In the parable of the lost sheep, in the Gospel of Luke, Jesus says there shall be more joy in heaven over “one sinner that repenteth” than over 99 just persons who need no repentance. Never mind heaven: check out the joy on the Internet. In 2001, rumors started to hit the blogosphere that Antony Flew, a British philosopher born in 1923, had found God after six decades of atheism. At first Flew denied the reports. But in May 2004 he told a conference in New York that he had indeed changed his mind and become a believer. A flurry of online pundits debated the meaning of this shocking conversion.

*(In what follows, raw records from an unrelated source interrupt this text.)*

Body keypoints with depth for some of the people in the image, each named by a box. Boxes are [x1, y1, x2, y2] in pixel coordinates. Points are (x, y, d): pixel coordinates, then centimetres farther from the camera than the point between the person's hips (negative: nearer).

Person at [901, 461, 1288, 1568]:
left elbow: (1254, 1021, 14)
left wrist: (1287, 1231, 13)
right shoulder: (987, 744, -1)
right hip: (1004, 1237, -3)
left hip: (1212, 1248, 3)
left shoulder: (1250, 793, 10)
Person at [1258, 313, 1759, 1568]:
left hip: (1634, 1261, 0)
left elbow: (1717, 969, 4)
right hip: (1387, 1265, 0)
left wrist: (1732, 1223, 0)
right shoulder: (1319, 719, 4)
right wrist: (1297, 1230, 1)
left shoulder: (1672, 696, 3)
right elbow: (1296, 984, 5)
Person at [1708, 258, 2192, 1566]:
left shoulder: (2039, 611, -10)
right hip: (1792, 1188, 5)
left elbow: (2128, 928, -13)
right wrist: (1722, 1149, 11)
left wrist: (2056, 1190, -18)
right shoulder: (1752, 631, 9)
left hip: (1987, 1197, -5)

Illustration by David Heatley
Now, in a book written, according to its title page, “with” Roy Abraham Varghese — of whom more later — Flew tells the story of his “discovery of the divine.” This sounds like a victory for the faithful in the God wars: a welcome riposte to the atheist tomes of
Richard Dawkins,
Christopher Hitchens and Sam Harris. Although Flew is not “the world’s most notorious atheist,” as the subtitle of “There Is a God” claims, and never was, even in his native Britain, he ought to count as quite a catch. Now retired from the University of Reading in Berkshire (he has also taught at Oxford and in Scotland, Canada and the United States), he is the author of several cogent and elegant works of philosophy, including accomplished critiques of religion. In many public debates he has vigorously made the case for unbelief. But I doubt thoughtful believers will welcome this volume. Far from strengthening the case for the existence of God, it rather weakens the case for the existence of Antony Flew.

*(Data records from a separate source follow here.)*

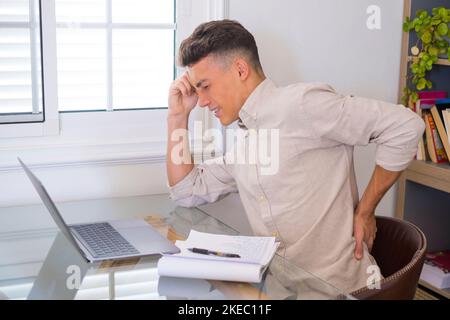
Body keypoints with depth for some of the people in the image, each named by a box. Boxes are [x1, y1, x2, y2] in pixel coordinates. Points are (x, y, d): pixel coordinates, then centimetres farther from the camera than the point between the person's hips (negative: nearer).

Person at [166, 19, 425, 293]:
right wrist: (178, 116, 12)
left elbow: (405, 126, -16)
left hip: (337, 284, -6)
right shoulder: (237, 141, 13)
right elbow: (187, 192, 20)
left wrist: (365, 211, -10)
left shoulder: (300, 103, -14)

The book has five main parts: a preface and an appendix by Varghese; an intellectual autobiography and an account of his case for God, attributed to Flew; and another appendix, on the historical evidence for the resurrection of Jesus, by N. T. Wright, the Anglican bishop of Durham. Varghese is an Indian-born business consultant who founded the Institute for MetaScientific Research in Texas, and writes and edits books on the interplay between science, religion and philosophy. He helped organize the conference at which Flew announced his conversion and is the author of a book, “The Wonder of the World,” that Flew recommends. Varghese has also written “God-Sent: A History of the Accredited Apparitions of Mary,” which argues that more than 50 such apparitions cannot be explained away as hallucinations and that there is better evidence for them than there is for any ostensible U.F.O. sighting.

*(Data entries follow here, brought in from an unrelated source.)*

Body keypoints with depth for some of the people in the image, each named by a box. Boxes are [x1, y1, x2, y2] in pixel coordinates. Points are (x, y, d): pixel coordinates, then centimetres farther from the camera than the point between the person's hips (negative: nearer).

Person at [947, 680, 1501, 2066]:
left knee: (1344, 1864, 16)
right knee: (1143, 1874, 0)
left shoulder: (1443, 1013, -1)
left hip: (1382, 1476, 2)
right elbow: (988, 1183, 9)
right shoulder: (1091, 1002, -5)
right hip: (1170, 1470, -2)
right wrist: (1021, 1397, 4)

Wondrous apparitions and the Sci Fi Channel are a long way from the Oxford of the late 1940s, where Flew cut his philosophical teeth. But throughout his career, he has, he says, been willing to follow an argument wherever it leads and to be open to new evidence. Although he does not yet follow Varghese into Marianism (or even Christianity), Flew now thinks “the world picture ... that has emerged from modern science” points to an “infinite Intelligence” that brought the universe into being. He believes the fact that nature obeys precise mathematical laws, the fact that life and mind have emerged from inanimate matter, and the fact that the universe exists at all are best explained by positing a God.